Autrement dit, la déconnexion devient une architecture politique. Cette stratégie révèle une évolution majeure : Internet n’est plus seulement un espace de liberté ou d’innovation. Il est devenu une infrastructure de pouvoir. Un gouvernement peut aujourd’hui contrôler un territoire non seulement par la police ou l’armée, mais aussi en contrôlant les flux de données. L’impact économique est colossal. Les autorités iraniennes elles-mêmes reconnaissent que ces coupures coûtent des dizaines de millions de dollars par jour à l’économie nationale et font chuter les transactions en ligne et le commerce numérique. Mais dans certaines situations politiques, le contrôle de l’information semble plus précieux que la croissance. 

En quelques heures, un pays peut donc se retrouver quasiment isolé du réseau mondial. Le trafic Internet chute, les plateformes deviennent inaccessibles, les communications avec l’extérieur disparaissent. L’économie numérique s’arrête, mais le pouvoir conserve le contrôle de l’information. Le plus frappant est que ces coupures ne sont plus improvisées. Elles reposent sur des architectures techniques conçues précisément pour cela : réseaux nationaux isolables, filtrage massif du trafic, contrôle centralisé des fournisseurs d’accès. Internet devient alors une infrastructure politique autant que technologique. 

Ce phénomène révèle un changement profond dans la nature du numérique. Pendant longtemps, on a pensé Internet comme un espace global et décentralisé, difficile à contrôler. Dans la réalité, les États apprennent à le fragmenter, à le filtrer et parfois à l’éteindre.  

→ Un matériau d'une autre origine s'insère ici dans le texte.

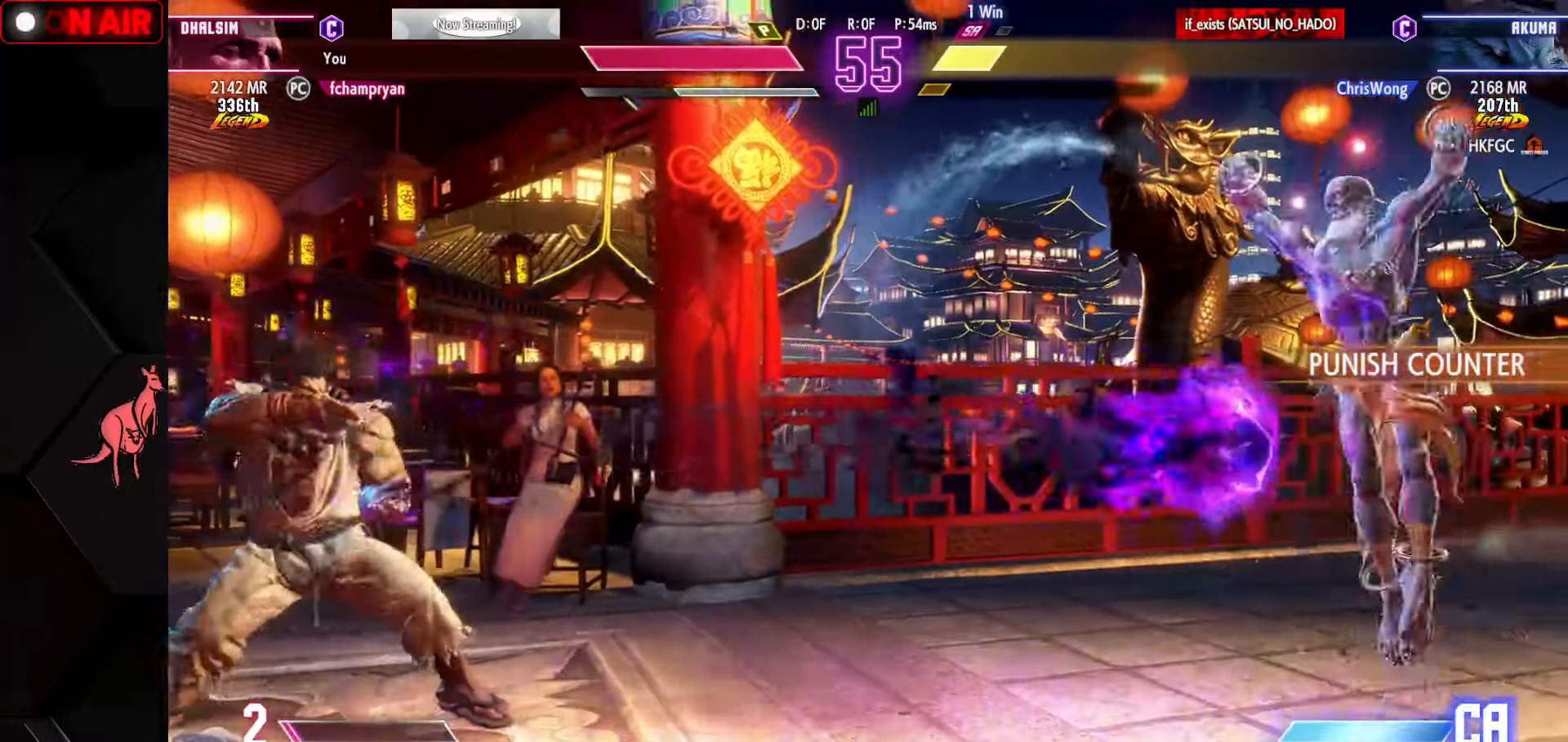
{"dt_ms": 500, "buttons": [], "left_stick": "down-right", "events": [[33, "left_stick", "right"], [100, "SQUARE", "down"], [150, "SQUARE", "up"], [200, "left_stick", "down-right"], [417, "R1", "down"], [417, "SQUARE", "down"], [417, "TRIANGLE", "down"], [467, "SQUARE", "up"], [467, "TRIANGLE", "up"], [483, "R1", "up"]]}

Dans ce contexte, les entreprises technologiques se retrouvent au cœur d’un jeu géopolitique qu’elles ne maîtrisent pas toujours. Les décisions politiques (sanctions, contrôles d’exportation, restrictions technologiques) peuvent redessiner les marchés du jour au lendemain. Une règle sur les semi-conducteurs, une sanction contre un fournisseur cloud ou une coupure de connectivité peut transformer l’équilibre d’un secteur entier. 

Pour les dirigeants et les DSI, cette évolution change la nature des choix technologiques. Choisir une infrastructure cloud, un fournisseur de réseau ou une architecture numérique n’est plus seulement une décision technique ou économique. C’est aussi, indirectement, un choix d’écosystème géopolitique. 

La comparaison avec la guerre froide peut sembler excessive. Pourtant, certains éléments y ressemblent de plus en plus : rivalité industrielle, course technologique, fragmentation des chaînes d’approvisionnement et émergence de blocs numériques distincts. La différence est que cette nouvelle confrontation ne se joue pas seulement entre États. Elle traverse les entreprises, les infrastructures et les réseaux qui structurent l’économie mondiale. Et, dans cette nouvelle guerre froide, la question n’est plus seulement de savoir qui maîtrise la technologie. Elle est aussi de savoir qui contrôle l’accès au réseau lui-même.